To: aspiring scientists
Cc: current scientists
Subject: Five Sentence Emails
I used to imagine most scientists spending all of their time pouring fluorescent liquids into Erlenmeyer flasks while wearing white lab coats. I imagined other scientists, spending weeks or months outside, following monkeys around the rainforest or collecting pollen from the legs of bees. What I didn’t imagine was that scientists spend a lot of time writing emails.
Fig. 1 How I imagined most scientists. (CC0 Public Domain)
It doesn’t mean we don’t also pour liquids, tag along with monkeys, or catch bees; it just means that doing those tasks usually requires emailing. Emails recruit undergraduate research assistants that will help prepare chemical solutions and clean glassware. Emails coordinate transportation logistics to and from Thailand. Emails arrange focus groups with beekeepers so you can learn about their hive maintenance practices.
An excellent emailer isn’t that different from an excellent scientist. Like a scientific argument, a perfect email, in my opinion, is concise, elegant, and logical.
Concise: provides lots of information in a few words
Elegant: pleasantly simple and neat
Logical: well thought-out and makes sense
A scientist I know follows the Rule of Five Sentences to effectively and efficiently compose emails. The idea isn’t too different from texting, Twitter, or Snapchat . With limited space or characters, you have to be slick about expressing yourself. You have to pleasantly and neatly provide all your information in a few words such that everything makes sense. This blog post  has some tips and examples about writing concisely, although in the context of pitching or summarizing a book.
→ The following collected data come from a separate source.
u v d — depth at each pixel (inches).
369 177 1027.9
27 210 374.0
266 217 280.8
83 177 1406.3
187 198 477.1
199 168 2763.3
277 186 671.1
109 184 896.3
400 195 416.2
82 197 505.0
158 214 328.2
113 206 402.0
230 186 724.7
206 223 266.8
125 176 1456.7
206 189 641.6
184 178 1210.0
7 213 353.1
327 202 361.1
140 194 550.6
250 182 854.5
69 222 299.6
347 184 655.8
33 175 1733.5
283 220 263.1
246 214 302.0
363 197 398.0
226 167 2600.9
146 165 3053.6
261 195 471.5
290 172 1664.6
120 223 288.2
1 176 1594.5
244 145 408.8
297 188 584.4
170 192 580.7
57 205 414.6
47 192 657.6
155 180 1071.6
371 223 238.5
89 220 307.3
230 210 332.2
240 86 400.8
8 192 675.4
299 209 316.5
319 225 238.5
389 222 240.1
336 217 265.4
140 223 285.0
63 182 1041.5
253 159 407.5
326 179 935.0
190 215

Fig. 2 Screenshot from Rachelle Gardner’s advice about summarizing big ideas .
These five ingredients are essential parts of any effective communication recipe. Scientists use these elements when writing scientific papers, and we can use these elements when writing emails. How might these apply for a scientist emailing beekeepers in order to coordinate a focus group?
→ A character or two
That would be the scientist writing the email and the beekeeper receiving it.
→ Their choice, conflict, or goal
Will you attend a focus group next week to discuss the things you do to maintain your beehive?
→ What’s at stake (may be implied)
We need to better understand colony collapse disorder  in order to protect our local bee populations!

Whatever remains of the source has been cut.